### YOUR OBJECTIVE
Resume the text about ESnet's OSCARS upgrade for the LHC data challenges, continuing after its last sentence.

··· TEXT PROVIDED ···

In the years leading up to the LHC’s planned 2028 high-luminosity upgrade, which will increase the integrated luminosity by a factor of 10, the Worldwide LHC Computing Grid (WLCG) working group (tagline: “Dealing with the LHC data deluge”) has organized a series of coordinated data challenges to test the end-to-end dataset movement from its members’ storage systems as well as the speed, latency, and other performance metrics of the global networks charged with carrying LHC’s many petabytes of data. OSCARS needed to be ready by mid-February for DC24.
Starting in early 2023, ESnet’s Orchestration & Core Data group — with assistance from the Infrastructure and Networking teams — worked on integrating advanced network configuration capabilities and creating a robust continuous-integration pipeline for OSCARS, using Docker and Ansible. They also made additional performance improvements to bring OSCARS up to meet industry best practices, such as integrating Single Sign On and troubleshooting tools for faster bug fixing — while maintaining backward compatibility with OSCARS clients, preserving all historical data, and ensuring minimal service disruption.
The ESnet OSCARS team was able to deploy OSCARS 1.1 in time for SC23, the annual high performance computing conference in mid-November, to support many leading-edge networking demonstrations by ESnet’s collaborators. The road-testing did reveal some minor issues in the new release, as well as in other components of the ESnet automation stack, but “for us, the most important lesson was that having a quick and painless application build-and-deployment process has given us the capability to fix bugs almost as soon as they emerge,” said ESnet Software Engineer Vangelis Chaniotakis.

··· ENTRIES SHOWN ···

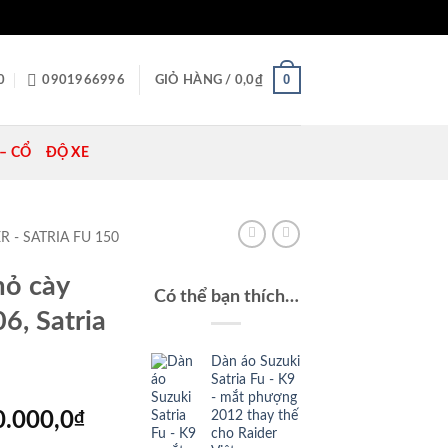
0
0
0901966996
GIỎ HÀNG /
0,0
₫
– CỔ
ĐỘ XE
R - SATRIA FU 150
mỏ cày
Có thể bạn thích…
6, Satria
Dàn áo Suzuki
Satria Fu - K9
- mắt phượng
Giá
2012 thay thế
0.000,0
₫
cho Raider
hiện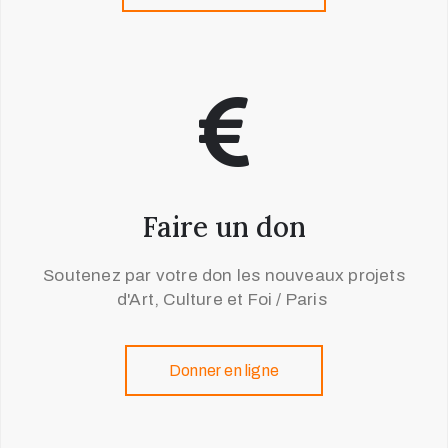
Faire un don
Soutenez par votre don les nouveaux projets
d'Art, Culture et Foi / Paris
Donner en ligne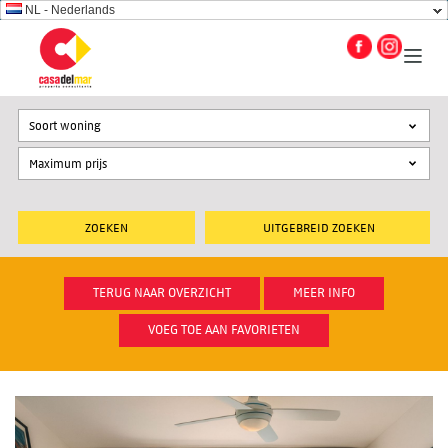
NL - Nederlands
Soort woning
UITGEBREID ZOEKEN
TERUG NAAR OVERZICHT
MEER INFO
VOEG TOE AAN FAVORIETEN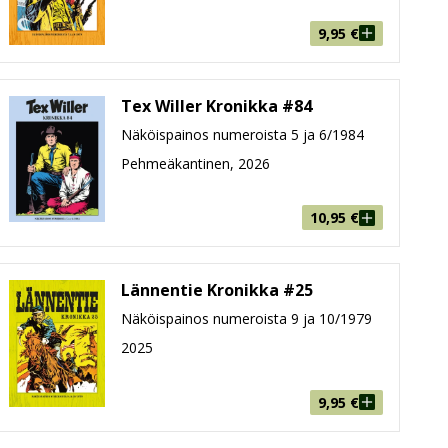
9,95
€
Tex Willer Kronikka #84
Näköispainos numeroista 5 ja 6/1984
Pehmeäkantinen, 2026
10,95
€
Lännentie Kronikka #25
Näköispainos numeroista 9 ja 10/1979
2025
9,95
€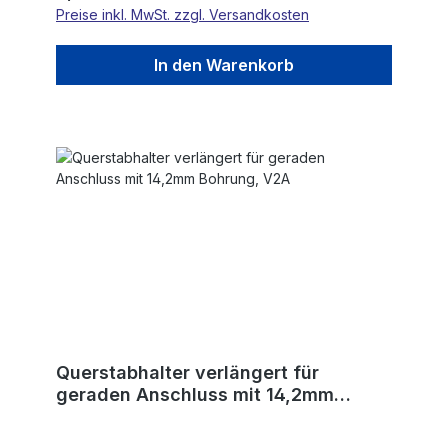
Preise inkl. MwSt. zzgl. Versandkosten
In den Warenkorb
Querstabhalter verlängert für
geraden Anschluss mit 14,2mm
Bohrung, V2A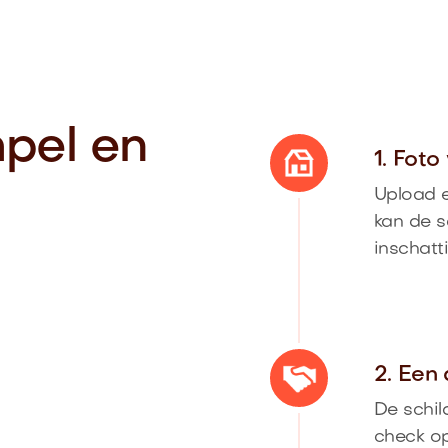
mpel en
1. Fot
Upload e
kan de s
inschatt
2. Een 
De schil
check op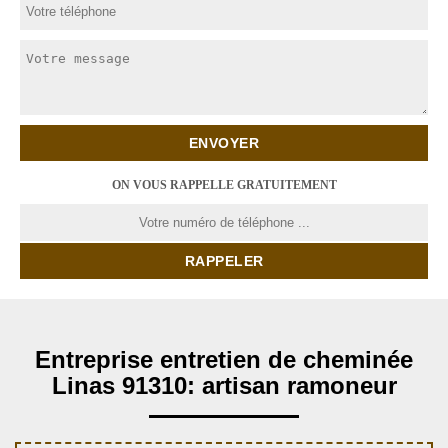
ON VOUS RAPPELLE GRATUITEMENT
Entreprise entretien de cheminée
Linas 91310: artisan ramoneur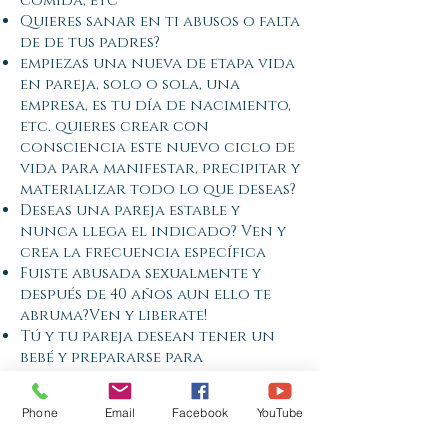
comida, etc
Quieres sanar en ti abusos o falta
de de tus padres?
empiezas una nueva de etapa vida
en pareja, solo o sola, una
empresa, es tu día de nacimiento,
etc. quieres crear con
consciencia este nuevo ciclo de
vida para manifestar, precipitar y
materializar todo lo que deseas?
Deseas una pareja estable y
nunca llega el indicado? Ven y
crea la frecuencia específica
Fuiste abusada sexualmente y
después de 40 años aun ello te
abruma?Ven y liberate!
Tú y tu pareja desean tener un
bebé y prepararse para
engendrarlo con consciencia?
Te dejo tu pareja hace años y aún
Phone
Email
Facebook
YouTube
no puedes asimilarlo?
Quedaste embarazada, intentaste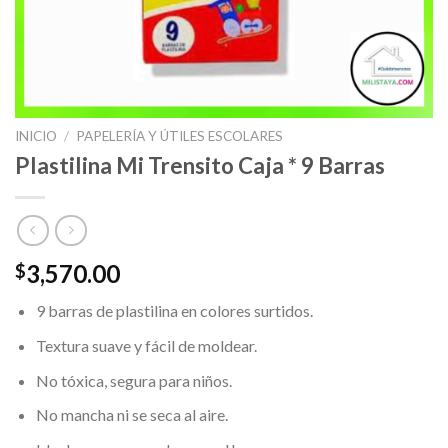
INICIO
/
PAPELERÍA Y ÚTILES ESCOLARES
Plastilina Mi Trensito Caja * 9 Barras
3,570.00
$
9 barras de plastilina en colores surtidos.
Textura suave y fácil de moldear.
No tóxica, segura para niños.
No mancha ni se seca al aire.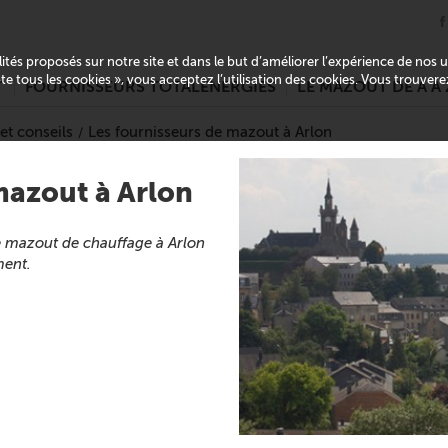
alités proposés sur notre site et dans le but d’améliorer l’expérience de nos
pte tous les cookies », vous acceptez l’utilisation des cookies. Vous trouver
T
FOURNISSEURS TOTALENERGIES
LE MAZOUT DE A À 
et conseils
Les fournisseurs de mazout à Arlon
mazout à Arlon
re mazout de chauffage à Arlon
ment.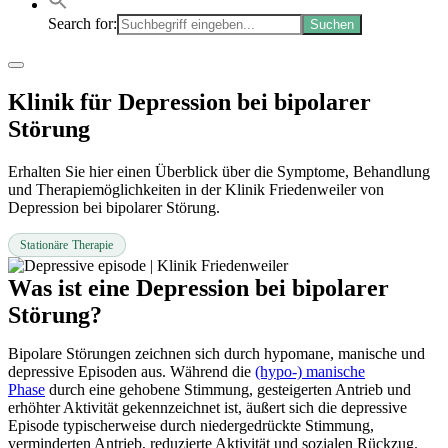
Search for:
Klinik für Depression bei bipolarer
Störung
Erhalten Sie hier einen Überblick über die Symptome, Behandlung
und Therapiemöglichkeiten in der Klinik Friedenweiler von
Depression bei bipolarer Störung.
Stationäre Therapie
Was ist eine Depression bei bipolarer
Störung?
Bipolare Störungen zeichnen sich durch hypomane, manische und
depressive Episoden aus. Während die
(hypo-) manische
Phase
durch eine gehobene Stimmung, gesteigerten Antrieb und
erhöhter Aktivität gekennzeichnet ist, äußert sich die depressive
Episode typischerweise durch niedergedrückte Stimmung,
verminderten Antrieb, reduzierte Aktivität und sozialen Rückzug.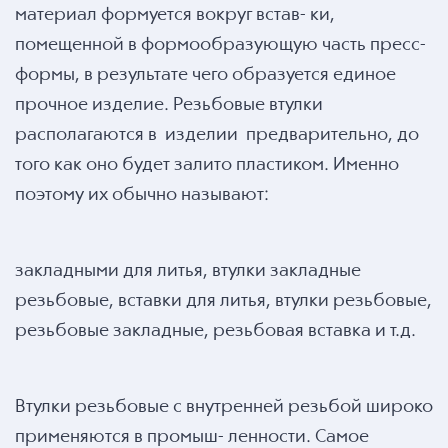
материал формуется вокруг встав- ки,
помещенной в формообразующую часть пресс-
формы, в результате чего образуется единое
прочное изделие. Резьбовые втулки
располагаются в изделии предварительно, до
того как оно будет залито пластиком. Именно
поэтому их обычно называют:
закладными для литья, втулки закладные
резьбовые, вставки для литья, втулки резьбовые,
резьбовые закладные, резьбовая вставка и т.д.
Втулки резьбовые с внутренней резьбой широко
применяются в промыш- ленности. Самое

···
··· ENTRIES SHOWN ···

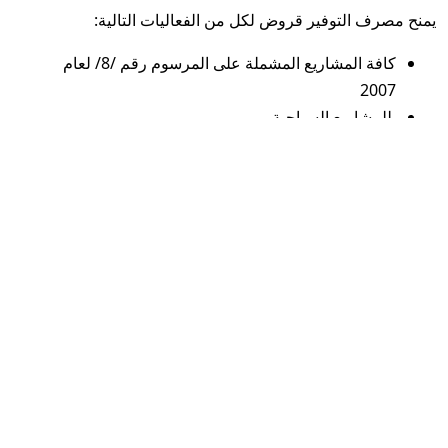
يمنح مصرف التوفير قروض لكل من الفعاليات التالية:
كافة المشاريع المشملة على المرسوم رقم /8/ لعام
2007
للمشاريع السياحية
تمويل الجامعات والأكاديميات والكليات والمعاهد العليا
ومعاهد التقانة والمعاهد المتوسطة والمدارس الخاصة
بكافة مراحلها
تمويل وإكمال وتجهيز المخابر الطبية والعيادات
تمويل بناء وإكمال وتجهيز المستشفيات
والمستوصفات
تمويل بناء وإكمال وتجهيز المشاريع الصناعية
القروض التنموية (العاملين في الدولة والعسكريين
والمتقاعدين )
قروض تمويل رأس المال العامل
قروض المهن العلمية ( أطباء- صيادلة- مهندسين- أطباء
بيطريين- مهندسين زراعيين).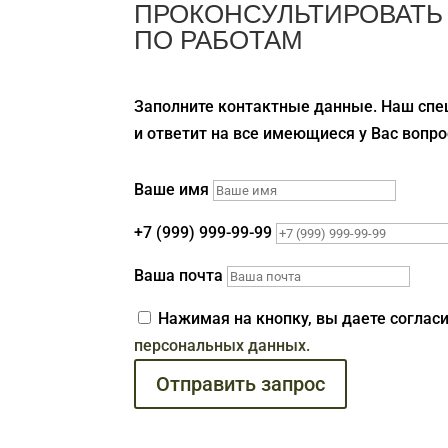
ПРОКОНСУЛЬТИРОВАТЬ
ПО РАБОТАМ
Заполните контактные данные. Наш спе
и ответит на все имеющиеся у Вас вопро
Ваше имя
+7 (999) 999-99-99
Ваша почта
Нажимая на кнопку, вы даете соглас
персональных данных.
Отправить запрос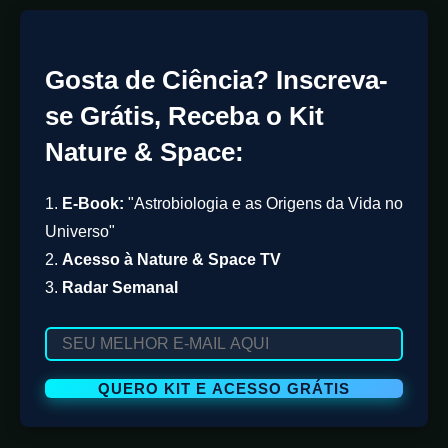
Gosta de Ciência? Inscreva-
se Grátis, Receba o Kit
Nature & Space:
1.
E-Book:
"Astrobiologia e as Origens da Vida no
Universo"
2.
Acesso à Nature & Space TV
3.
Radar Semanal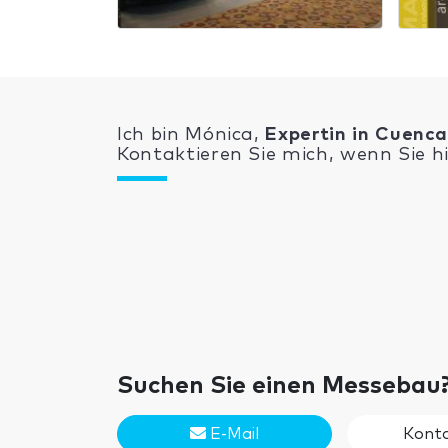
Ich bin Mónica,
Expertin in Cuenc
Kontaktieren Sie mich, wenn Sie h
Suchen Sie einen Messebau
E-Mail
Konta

···
··· ENTRIES SHOWN ···

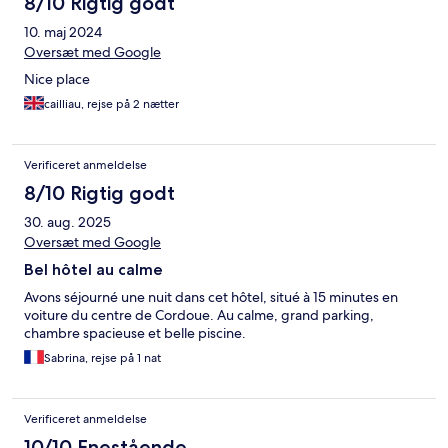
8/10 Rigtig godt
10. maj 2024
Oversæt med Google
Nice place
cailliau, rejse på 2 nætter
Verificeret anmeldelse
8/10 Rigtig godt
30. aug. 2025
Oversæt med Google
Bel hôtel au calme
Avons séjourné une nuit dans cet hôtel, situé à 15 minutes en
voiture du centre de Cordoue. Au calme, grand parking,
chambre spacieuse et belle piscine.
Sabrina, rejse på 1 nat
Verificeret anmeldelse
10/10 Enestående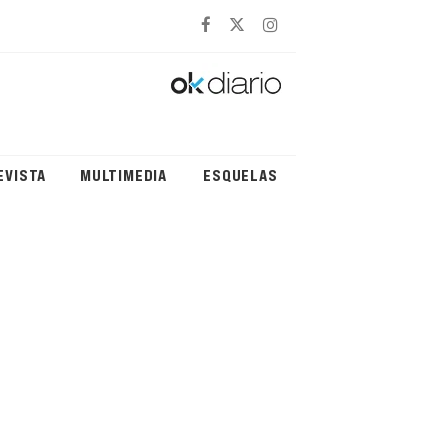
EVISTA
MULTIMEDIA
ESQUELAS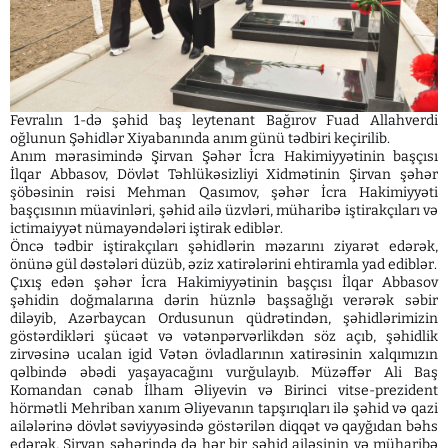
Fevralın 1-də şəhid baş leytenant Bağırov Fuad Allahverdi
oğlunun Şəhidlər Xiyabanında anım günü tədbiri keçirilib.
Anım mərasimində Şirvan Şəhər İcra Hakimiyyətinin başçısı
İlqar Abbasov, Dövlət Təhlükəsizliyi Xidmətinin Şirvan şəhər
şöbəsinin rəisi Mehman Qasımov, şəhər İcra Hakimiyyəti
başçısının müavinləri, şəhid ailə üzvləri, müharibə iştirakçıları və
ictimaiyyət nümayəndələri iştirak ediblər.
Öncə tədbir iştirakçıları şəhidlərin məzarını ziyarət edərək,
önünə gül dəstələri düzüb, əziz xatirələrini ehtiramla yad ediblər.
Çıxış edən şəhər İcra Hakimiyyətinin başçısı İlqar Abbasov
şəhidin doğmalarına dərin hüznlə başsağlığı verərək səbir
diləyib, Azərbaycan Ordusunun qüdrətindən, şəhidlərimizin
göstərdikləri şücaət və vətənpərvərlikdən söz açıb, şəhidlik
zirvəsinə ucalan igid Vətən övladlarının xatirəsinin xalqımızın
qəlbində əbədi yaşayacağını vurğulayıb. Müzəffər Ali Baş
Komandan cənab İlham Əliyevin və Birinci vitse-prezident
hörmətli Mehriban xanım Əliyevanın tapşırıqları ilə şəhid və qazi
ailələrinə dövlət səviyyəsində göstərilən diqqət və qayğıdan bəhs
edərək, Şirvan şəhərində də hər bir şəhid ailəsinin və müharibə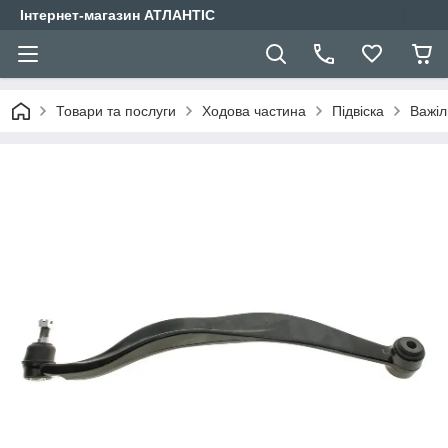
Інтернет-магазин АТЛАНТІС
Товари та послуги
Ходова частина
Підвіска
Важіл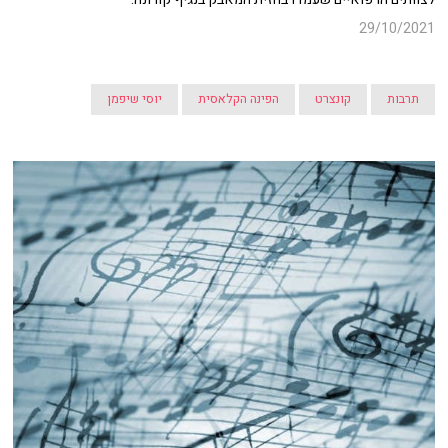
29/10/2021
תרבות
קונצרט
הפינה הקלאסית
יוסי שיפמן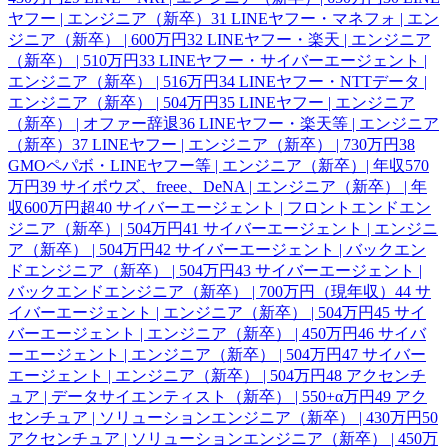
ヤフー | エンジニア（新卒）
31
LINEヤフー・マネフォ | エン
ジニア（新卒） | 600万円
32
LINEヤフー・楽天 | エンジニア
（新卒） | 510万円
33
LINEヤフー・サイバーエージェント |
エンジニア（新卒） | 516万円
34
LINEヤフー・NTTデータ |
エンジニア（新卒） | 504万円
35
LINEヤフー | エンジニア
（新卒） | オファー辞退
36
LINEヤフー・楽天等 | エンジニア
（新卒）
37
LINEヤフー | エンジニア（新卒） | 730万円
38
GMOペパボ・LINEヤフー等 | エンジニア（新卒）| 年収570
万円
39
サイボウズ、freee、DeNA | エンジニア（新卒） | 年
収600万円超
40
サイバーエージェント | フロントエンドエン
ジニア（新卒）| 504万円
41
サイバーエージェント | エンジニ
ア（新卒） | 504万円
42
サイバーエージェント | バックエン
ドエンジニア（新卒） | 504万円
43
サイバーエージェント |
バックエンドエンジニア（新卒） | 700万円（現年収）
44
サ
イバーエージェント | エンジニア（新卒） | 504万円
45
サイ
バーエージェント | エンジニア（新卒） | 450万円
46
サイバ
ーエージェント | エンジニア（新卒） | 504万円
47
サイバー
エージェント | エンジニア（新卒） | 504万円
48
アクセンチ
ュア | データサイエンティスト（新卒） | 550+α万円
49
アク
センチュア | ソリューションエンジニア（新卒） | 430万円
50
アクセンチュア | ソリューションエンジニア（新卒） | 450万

···

### RESULT BELOW
Early bug diagnosis, rapid fix deployment
That ability will be key for this and future LHC Data Challenges. Collaborations like the LHC’s ATLAS and CMS experiments involve thousands of researchers all over the world and require complex transfers over multiple networks, each operated by a different organization. When transfers fail, it is important to be able to diagnose and recover. The ESnet OSCARS team has added capabilities for its network engineers and collaborators to perform operational troubleshooting that can help quickly locate problems and point engineers in the right direction.
And they’re not finished. OSCARS 1.2, which ESnet hopes to release in February, aims to simplify the “advance reservation system” part of the acronym and allow users to express their needs for network resources in terms of intent, expressed via a modern browser user interface rather than requiring exhaustive technical detail as is currently necessary. OSCARS 1.2 will then interpret that intent, determine the necessary technical requirements, and allocate resources. Users can modify or update their reservations if needed.
Such improvements in simplification and flexibility are vital as global research collaborations continue to grow in complexity, with workflows involving multiple facilities and requiring swift, seamless transfer of massive quantities of data.